== The data ==
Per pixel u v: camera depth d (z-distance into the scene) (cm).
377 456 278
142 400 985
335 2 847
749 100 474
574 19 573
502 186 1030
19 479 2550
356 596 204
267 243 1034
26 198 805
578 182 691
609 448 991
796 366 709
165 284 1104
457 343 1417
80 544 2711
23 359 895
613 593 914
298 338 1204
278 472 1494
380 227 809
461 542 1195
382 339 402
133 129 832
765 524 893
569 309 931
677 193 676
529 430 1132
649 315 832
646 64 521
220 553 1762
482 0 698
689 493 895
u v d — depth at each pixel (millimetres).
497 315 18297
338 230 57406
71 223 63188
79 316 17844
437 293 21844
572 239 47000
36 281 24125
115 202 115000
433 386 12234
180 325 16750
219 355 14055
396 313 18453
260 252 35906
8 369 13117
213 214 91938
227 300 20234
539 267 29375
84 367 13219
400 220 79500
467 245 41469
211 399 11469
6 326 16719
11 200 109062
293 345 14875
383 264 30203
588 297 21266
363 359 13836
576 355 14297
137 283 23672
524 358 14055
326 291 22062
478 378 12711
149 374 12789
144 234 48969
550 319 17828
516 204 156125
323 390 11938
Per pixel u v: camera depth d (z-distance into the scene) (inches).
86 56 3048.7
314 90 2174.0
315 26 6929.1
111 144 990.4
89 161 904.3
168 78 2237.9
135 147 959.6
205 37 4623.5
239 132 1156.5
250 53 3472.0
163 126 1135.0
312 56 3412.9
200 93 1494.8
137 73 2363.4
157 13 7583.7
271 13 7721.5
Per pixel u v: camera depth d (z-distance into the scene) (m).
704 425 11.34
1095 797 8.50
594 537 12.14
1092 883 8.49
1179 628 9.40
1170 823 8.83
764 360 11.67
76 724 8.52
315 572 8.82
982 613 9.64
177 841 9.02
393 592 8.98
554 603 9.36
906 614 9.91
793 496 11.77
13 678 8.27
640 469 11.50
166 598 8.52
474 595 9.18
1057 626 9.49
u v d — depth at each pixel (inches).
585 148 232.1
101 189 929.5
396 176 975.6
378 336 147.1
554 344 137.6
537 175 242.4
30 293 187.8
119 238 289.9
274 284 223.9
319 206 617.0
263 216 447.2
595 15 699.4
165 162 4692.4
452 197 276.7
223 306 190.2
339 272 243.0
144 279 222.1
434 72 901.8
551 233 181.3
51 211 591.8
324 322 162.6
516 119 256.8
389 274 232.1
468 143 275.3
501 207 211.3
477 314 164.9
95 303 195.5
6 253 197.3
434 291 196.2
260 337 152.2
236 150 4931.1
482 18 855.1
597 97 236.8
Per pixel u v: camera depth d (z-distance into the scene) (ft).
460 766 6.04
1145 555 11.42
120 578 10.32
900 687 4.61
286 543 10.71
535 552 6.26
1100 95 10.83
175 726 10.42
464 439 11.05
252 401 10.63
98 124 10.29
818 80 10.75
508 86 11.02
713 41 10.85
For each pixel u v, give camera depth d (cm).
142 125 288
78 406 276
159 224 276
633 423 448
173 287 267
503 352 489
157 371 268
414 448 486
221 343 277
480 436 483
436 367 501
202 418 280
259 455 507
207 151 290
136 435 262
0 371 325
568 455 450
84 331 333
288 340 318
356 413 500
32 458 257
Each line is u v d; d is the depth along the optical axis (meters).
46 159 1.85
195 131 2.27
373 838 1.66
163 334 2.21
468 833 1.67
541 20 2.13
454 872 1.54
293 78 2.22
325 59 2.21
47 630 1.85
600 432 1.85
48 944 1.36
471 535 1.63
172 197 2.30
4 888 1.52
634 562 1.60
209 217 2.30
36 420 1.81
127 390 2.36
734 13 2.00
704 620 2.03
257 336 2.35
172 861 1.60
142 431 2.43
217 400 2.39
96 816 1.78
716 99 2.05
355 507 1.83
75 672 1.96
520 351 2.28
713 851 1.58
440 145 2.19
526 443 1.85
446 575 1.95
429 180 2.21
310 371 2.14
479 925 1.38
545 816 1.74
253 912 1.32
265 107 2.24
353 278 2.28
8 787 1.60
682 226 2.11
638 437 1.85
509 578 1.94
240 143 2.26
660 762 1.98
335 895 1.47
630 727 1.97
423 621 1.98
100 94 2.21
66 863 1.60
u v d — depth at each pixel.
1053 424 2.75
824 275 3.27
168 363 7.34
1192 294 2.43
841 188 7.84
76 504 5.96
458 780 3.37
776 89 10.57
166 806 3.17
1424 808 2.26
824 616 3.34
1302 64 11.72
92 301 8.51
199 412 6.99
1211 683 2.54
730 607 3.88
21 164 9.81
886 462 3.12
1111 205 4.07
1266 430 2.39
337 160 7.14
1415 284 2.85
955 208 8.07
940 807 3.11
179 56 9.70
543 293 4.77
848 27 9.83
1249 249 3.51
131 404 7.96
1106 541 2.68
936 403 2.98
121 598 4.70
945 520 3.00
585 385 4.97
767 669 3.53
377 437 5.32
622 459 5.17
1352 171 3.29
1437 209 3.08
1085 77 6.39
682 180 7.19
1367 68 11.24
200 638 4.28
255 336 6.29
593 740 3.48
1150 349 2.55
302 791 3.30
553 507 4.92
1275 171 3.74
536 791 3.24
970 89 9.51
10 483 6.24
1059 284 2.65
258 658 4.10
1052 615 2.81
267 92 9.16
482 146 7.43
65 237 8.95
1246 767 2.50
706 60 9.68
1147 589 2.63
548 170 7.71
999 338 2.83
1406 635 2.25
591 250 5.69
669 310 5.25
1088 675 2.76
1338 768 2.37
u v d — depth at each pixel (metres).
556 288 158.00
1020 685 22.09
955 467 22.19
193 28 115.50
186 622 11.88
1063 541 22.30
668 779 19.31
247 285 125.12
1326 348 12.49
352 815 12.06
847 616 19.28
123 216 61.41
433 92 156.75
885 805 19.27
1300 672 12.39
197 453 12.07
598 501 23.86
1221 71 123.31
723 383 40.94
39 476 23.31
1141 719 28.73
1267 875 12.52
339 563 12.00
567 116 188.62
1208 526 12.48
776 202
===
## What the task asks
A verbatim copy of all the entries above is requested.

## Result of the exercise
Per pixel u v: camera depth d (z-distance into the scene) (cm).
377 456 278
142 400 985
335 2 847
749 100 474
574 19 573
502 186 1030
19 479 2550
356 596 204
267 243 1034
26 198 805
578 182 691
609 448 991
796 366 709
165 284 1104
457 343 1417
80 544 2711
23 359 895
613 593 914
298 338 1204
278 472 1494
380 227 809
461 542 1195
382 339 402
133 129 832
765 524 893
569 309 931
677 193 676
529 430 1132
649 315 832
646 64 521
220 553 1762
482 0 698
689 493 895
u v d — depth at each pixel (millimetres).
497 315 18297
338 230 57406
71 223 63188
79 316 17844
437 293 21844
572 239 47000
36 281 24125
115 202 115000
433 386 12234
180 325 16750
219 355 14055
396 313 18453
260 252 35906
8 369 13117
213 214 91938
227 300 20234
539 267 29375
84 367 13219
400 220 79500
467 245 41469
211 399 11469
6 326 16719
11 200 109062
293 345 14875
383 264 30203
588 297 21266
363 359 13836
576 355 14297
137 283 23672
524 358 14055
326 291 22062
478 378 12711
149 374 12789
144 234 48969
550 319 17828
516 204 156125
323 390 11938
Per pixel u v: camera depth d (z-distance into the scene) (inches).
86 56 3048.7
314 90 2174.0
315 26 6929.1
111 144 990.4
89 161 904.3
168 78 2237.9
135 147 959.6
205 37 4623.5
239 132 1156.5
250 53 3472.0
163 126 1135.0
312 56 3412.9
200 93 1494.8
137 73 2363.4
157 13 7583.7
271 13 7721.5
Per pixel u v: camera depth d (z-distance into the scene) (m).
704 425 11.34
1095 797 8.50
594 537 12.14
1092 883 8.49
1179 628 9.40
1170 823 8.83
764 360 11.67
76 724 8.52
315 572 8.82
982 613 9.64
177 841 9.02
393 592 8.98
554 603 9.36
906 614 9.91
793 496 11.77
13 678 8.27
640 469 11.50
166 598 8.52
474 595 9.18
1057 626 9.49
u v d — depth at each pixel (inches).
585 148 232.1
101 189 929.5
396 176 975.6
378 336 147.1
554 344 137.6
537 175 242.4
30 293 187.8
119 238 289.9
274 284 223.9
319 206 617.0
263 216 447.2
595 15 699.4
165 162 4692.4
452 197 276.7
223 306 190.2
339 272 243.0
144 279 222.1
434 72 901.8
551 233 181.3
51 211 591.8
324 322 162.6
516 119 256.8
389 274 232.1
468 143 275.3
501 207 211.3
477 314 164.9
95 303 195.5
6 253 197.3
434 291 196.2
260 337 152.2
236 150 4931.1
482 18 855.1
597 97 236.8
Per pixel u v: camera depth d (z-distance into the scene) (ft).
460 766 6.04
1145 555 11.42
120 578 10.32
900 687 4.61
286 543 10.71
535 552 6.26
1100 95 10.83
175 726 10.42
464 439 11.05
252 401 10.63
98 124 10.29
818 80 10.75
508 86 11.02
713 41 10.85
For each pixel u v, give camera depth d (cm).
142 125 288
78 406 276
159 224 276
633 423 448
173 287 267
503 352 489
157 371 268
414 448 486
221 343 277
480 436 483
436 367 501
202 418 280
259 455 507
207 151 290
136 435 262
0 371 325
568 455 450
84 331 333
288 340 318
356 413 500
32 458 257
Each line is u v d; d is the depth along the optical axis (meters).
46 159 1.85
195 131 2.27
373 838 1.66
163 334 2.21
468 833 1.67
541 20 2.13
454 872 1.54
293 78 2.22
325 59 2.21
47 630 1.85
600 432 1.85
48 944 1.36
471 535 1.63
172 197 2.30
4 888 1.52
634 562 1.60
209 217 2.30
36 420 1.81
127 390 2.36
734 13 2.00
704 620 2.03
257 336 2.35
172 861 1.60
142 431 2.43
217 400 2.39
96 816 1.78
716 99 2.05
355 507 1.83
75 672 1.96
520 351 2.28
713 851 1.58
440 145 2.19
526 443 1.85
446 575 1.95
429 180 2.21
310 371 2.14
479 925 1.38
545 816 1.74
253 912 1.32
265 107 2.24
353 278 2.28
8 787 1.60
682 226 2.11
638 437 1.85
509 578 1.94
240 143 2.26
660 762 1.98
335 895 1.47
630 727 1.97
423 621 1.98
100 94 2.21
66 863 1.60
u v d — depth at each pixel.
1053 424 2.75
824 275 3.27
168 363 7.34
1192 294 2.43
841 188 7.84
76 504 5.96
458 780 3.37
776 89 10.57
166 806 3.17
1424 808 2.26
824 616 3.34
1302 64 11.72
92 301 8.51
199 412 6.99
1211 683 2.54
730 607 3.88
21 164 9.81
886 462 3.12
1111 205 4.07
1266 430 2.39
337 160 7.14
1415 284 2.85
955 208 8.07
940 807 3.11
179 56 9.70
543 293 4.77
848 27 9.83
1249 249 3.51
131 404 7.96
1106 541 2.68
936 403 2.98
121 598 4.70
945 520 3.00
585 385 4.97
767 669 3.53
377 437 5.32
622 459 5.17
1352 171 3.29
1437 209 3.08
1085 77 6.39
682 180 7.19
1367 68 11.24
200 638 4.28
255 336 6.29
593 740 3.48
1150 349 2.55
302 791 3.30
553 507 4.92
1275 171 3.74
536 791 3.24
970 89 9.51
10 483 6.24
1059 284 2.65
258 658 4.10
1052 615 2.81
267 92 9.16
482 146 7.43
65 237 8.95
1246 767 2.50
706 60 9.68
1147 589 2.63
548 170 7.71
999 338 2.83
1406 635 2.25
591 250 5.69
669 310 5.25
1088 675 2.76
1338 768 2.37
u v d — depth at each pixel (metres).
556 288 158.00
1020 685 22.09
955 467 22.19
193 28 115.50
186 622 11.88
1063 541 22.30
668 779 19.31
247 285 125.12
1326 348 12.49
352 815 12.06
847 616 19.28
123 216 61.41
433 92 156.75
885 805 19.27
1300 672 12.39
197 453 12.07
598 501 23.86
1221 71 123.31
723 383 40.94
39 476 23.31
1141 719 28.73
1267 875 12.52
339 563 12.00
567 116 188.62
1208 526 12.48
776 202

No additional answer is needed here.